[[ Supplied material open ]]

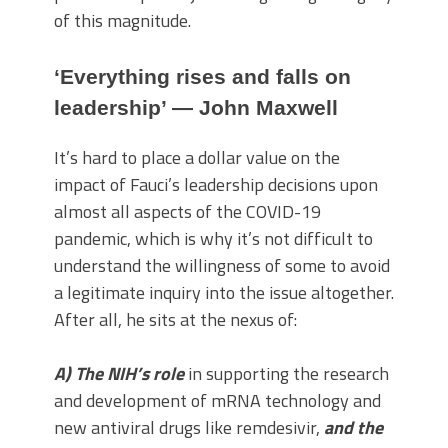
of this magnitude.
‘Everything rises and falls on
leadership’ — John Maxwell
It’s hard to place a dollar value on the
impact of Fauci’s leadership decisions upon
almost all aspects of the COVID-19
pandemic, which is why it’s not difficult to
understand the willingness of some to avoid
a legitimate inquiry into the issue altogether.
After all, he sits at the nexus of:
A) The NIH’s role
in supporting the research
and development of mRNA technology and
new antiviral drugs like remdesivir,
and the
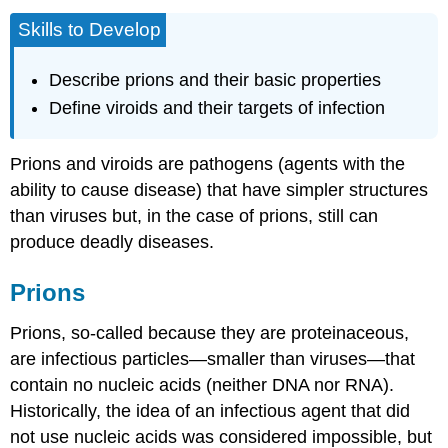
Skills to Develop
Describe prions and their basic properties
Define viroids and their targets of infection
Prions and viroids are
pathogens
(agents with the
ability to cause disease) that have simpler structures
than viruses but, in the case of prions, still can
produce deadly diseases.
Prions
Prions
, so-called because they are proteinaceous,
are infectious particles—smaller than viruses—that
contain no nucleic acids (neither DNA nor RNA).
Historically, the idea of an infectious agent that did
not use nucleic acids was considered impossible, but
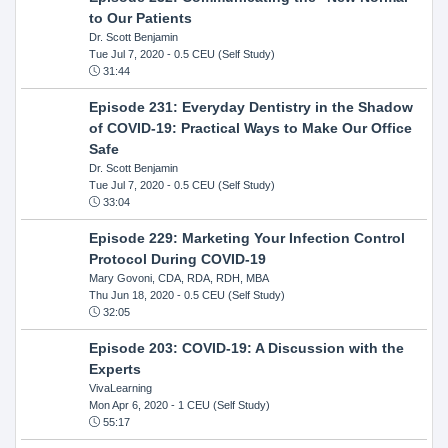
to Our Patients
Dr. Scott Benjamin
Tue Jul 7, 2020
- 0.5 CEU (Self Study)
31:44
Episode 231: Everyday Dentistry in the Shadow
of COVID-19: Practical Ways to Make Our Office
Safe
Dr. Scott Benjamin
Tue Jul 7, 2020
- 0.5 CEU (Self Study)
33:04
Episode 229: Marketing Your Infection Control
Protocol During COVID-19
Mary Govoni, CDA, RDA, RDH, MBA
Thu Jun 18, 2020
- 0.5 CEU (Self Study)
32:05
Episode 203: COVID-19: A Discussion with the
Experts
VivaLearning
Mon Apr 6, 2020
- 1 CEU (Self Study)
55:17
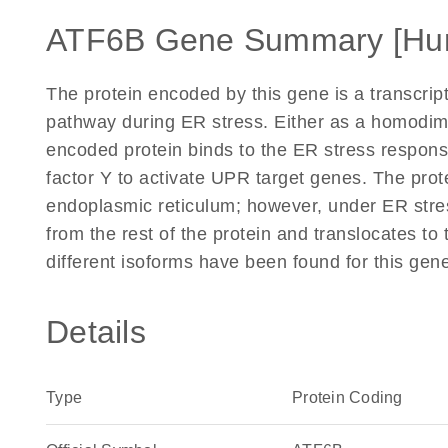
ATF6B Gene Summary [Hu
The protein encoded by this gene is a transcrip
pathway during ER stress. Either as a homodim
encoded protein binds to the ER stress response
factor Y to activate UPR target genes. The prot
endoplasmic reticulum; however, under ER stres
from the rest of the protein and translocates to
different isoforms have been found for this gen
Details
Type
Protein Coding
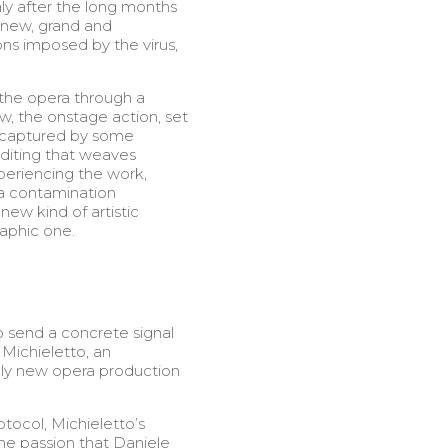
ly after the long months
 new, grand and
ns imposed by the virus,
 the opera through a
w, the onstage action, set
e captured by some
diting that weaves
xperiencing the work,
a contamination
new kind of artistic
aphic one.
o send a concrete signal
 Michieletto, an
only new opera production
tocol, Michieletto’s
the passion that Daniele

[[ Supplied material closed ]]

Task item: Copy every line from the records above that contains the word "this".

Written response:
of this magnitude.
The protein encoded by this gene is a transcrip
different isoforms have been found for this gen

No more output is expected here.